В известном смысле мне и в самом деле было приятно: Натали, конечно, было неловко и неудобно, зато постороннему наблюдателю со всем доступным цивилизации комфортом можно было оценить все прелести её хорошо слепленной фигуры, которые свободный ночной наряд лишь подчёркивал; стройные слегка разведённые ноги и полноватая грудь, удачно приоткрытая разрезом сорочки, продолжали впечатление, а довершали его длинные светлые волосы и большие глаза, в которых несломленное достоинство просвечивало сквозь ту самую светлую печаль («Лиза!» – мелькнуло в моём взбудораженном мозгу).
Прошу понять меня правильно: мне действительно было приятно познакомиться с такой женщиной.
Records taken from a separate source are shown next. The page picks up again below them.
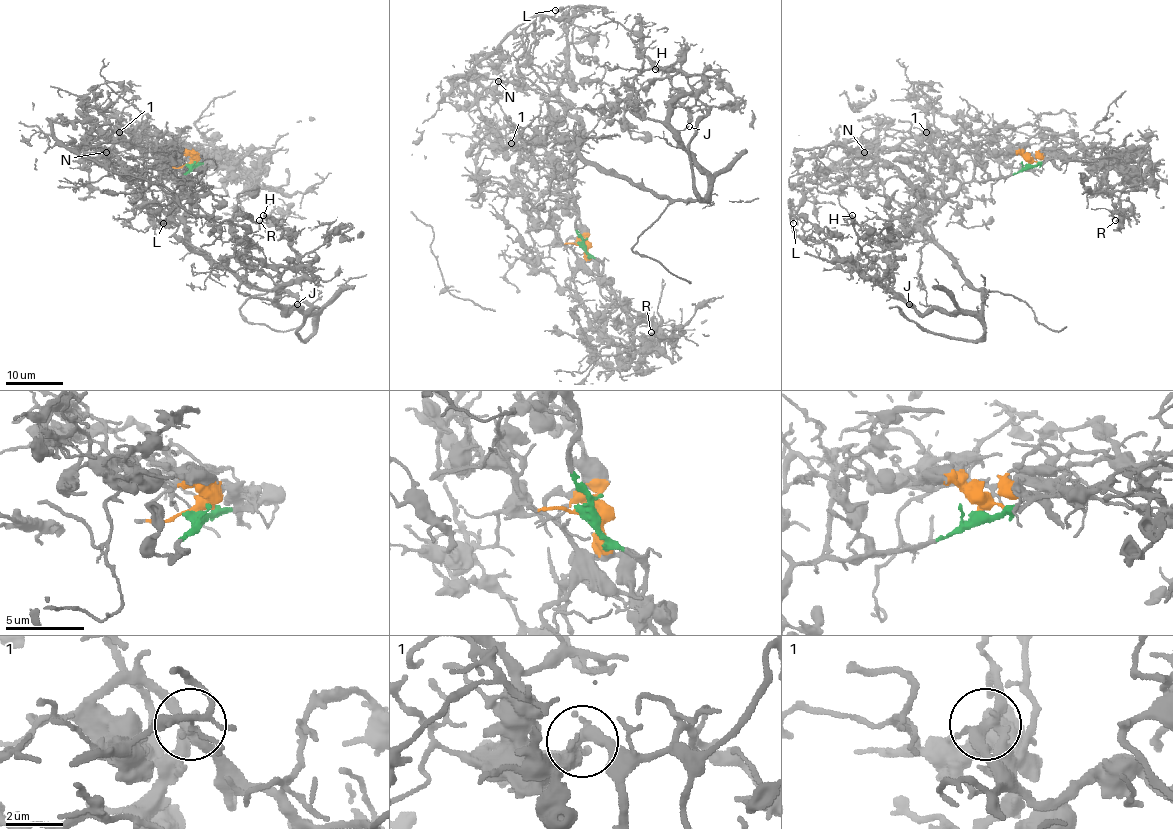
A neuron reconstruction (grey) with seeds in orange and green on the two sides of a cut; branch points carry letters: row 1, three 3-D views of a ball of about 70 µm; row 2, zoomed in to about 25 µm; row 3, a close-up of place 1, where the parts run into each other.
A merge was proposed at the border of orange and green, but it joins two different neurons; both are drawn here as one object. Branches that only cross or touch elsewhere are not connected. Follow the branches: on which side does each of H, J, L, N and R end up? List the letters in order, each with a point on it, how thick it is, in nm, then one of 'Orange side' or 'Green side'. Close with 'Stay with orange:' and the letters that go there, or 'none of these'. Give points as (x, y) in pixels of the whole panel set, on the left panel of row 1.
H: Place: (263, 215). Thickness 180 nm. Green side
J: Place: (297, 304). Thickness 110 nm. Green side
L: Place: (163, 223). Thickness 140 nm. Orange side
N: Place: (106, 152). Thickness 160 nm. Orange side
R: Place: (259, 220). Thickness 150 nm. Orange side
Stay with orange: L, N, R

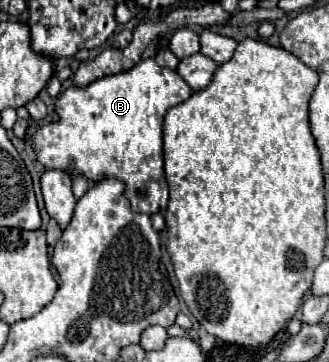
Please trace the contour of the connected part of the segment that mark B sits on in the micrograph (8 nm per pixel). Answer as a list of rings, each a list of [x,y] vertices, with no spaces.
[[[143,59],[133,69],[101,77],[83,89],[69,87],[57,97],[59,121],[41,127],[29,127],[27,133],[31,133],[35,155],[45,169],[61,169],[71,175],[81,173],[91,181],[99,181],[103,177],[121,179],[125,183],[125,197],[129,199],[131,209],[153,215],[165,211],[169,199],[163,173],[163,117],[171,107],[187,101],[191,95],[193,89],[183,81],[183,77],[179,77],[177,71],[159,67],[155,59]]]

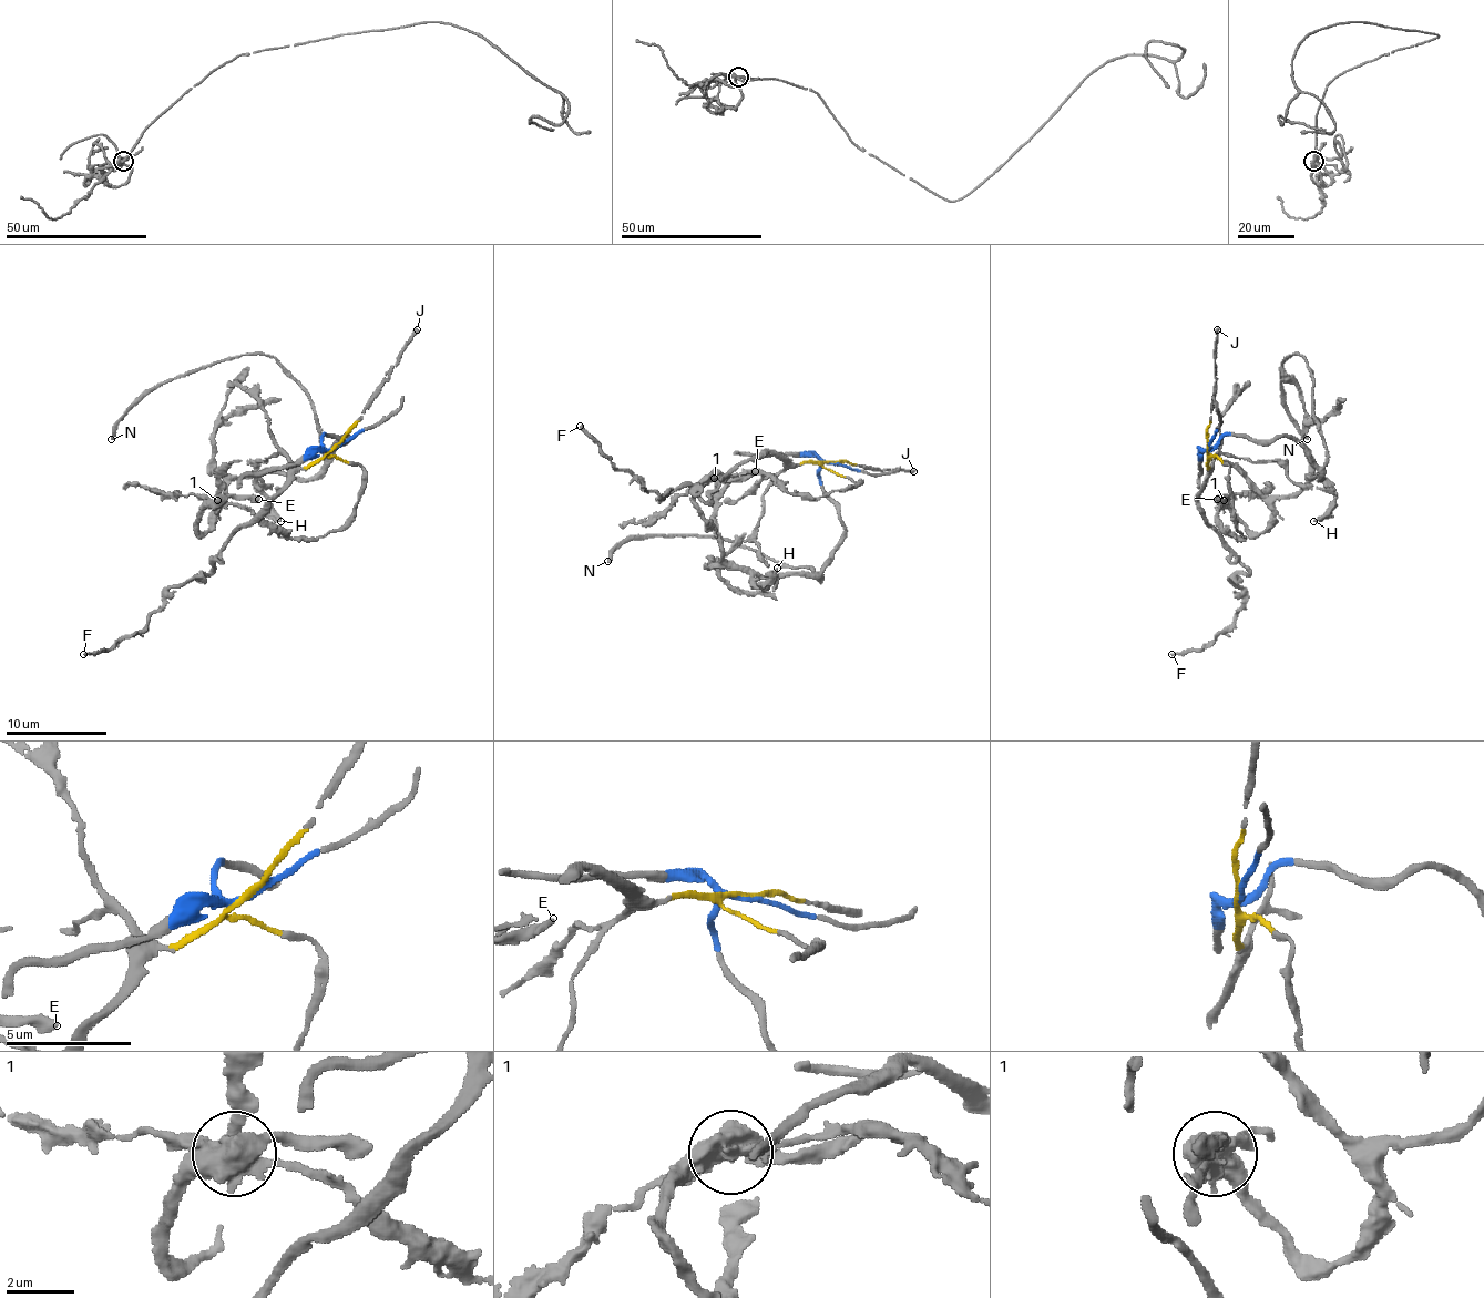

Впечатление немного портило, на мой взгляд, то обстоятельство, что она была женой другого, принадлежащего к элите сильных мира сего. Но кто ж властен над капризами фортуны?
– Гомер, я хочу сделать тебе предложение, от которого умный человек не сможет отказаться, – произнесла между тем Элина, указав мне моё место в этом лучшем из миров, сузившихся до размеров хоть и просторной, но всё же ничтожной спаленки в кирпичном особняке.
Я стоял посреди комнаты, целомудренно обернув свой торс полотенцем. В моей позе, несомненно, было что-то античное. Как и в позе Натали. Собственно, самой античной из нас следовало признать Эллину: она, стройная и мускулистая, олицетворяла собой всех смутно знакомых из курса истории Древней Греции жестоких и злобных женщин, решительно, буйно и как-то несоразмерно обиде мстящих за что-то тем, как правило, мужчинам, кто осмелились покуситься на их мечту; с мокрыми чёрными волосами, отдалённо напоминавшими расплетённый клубок тонких змей, упрямо сжатым ртом и твёрдым взглядом, она приняла позу «не питайте иллюзий, о, нищие духом».
Всё это я прочёл в её позе и интонации. Но с другой стороны на меня смотрела женщина с печалью в глазах, прикованная к чугунной батарее. Я, будто мятежный Одиссей, оказался меж Сциллой и, как её там… нет, не Харибдой, конечно; должно же было быть в Древней Греции существо, олицетворявшее полюс добра. В те времена должны ещё были верить в добро, иначе откуда взялся расцвет искусства?
Так вот, я чувствовал себя меж Сциллой и Добрым Женственным Существом. Терять мне было нечего. Вот отчего во мне, немало удивив и меня самого, проснулось мужество: я думал, с этим навсегда покончено.
– Освободи ей рот, – я, шевельнув бровью, легко принял какое-то важное решение.
Сцилла (она же Эллина, она же Харибда) заколебалась. Но это длилось секунду. Резким движением, подчёркивавшим её мужское намерение идти до конца, она сорвала скотч с губ Натали. Та вскрикнула: видно было, что боль сдержать невозможно.
– Что-нибудь ещё, господин?
Шевельнувшиеся чёрные змейки Харибды удивительно гармонировали с обнажённым телом и сарказмом.
– Говори.
– Нет, Гомер, не так. Не ты здесь главный. Слушай и соображай. Нравится тебе или нет, мы с тобой сообщники, и даже партнёры. Напрасно ты готовишься погибать. Приготовься жить, и жить красиво. Это, конечно, не так просто, как подохнуть, зато более достойно человека.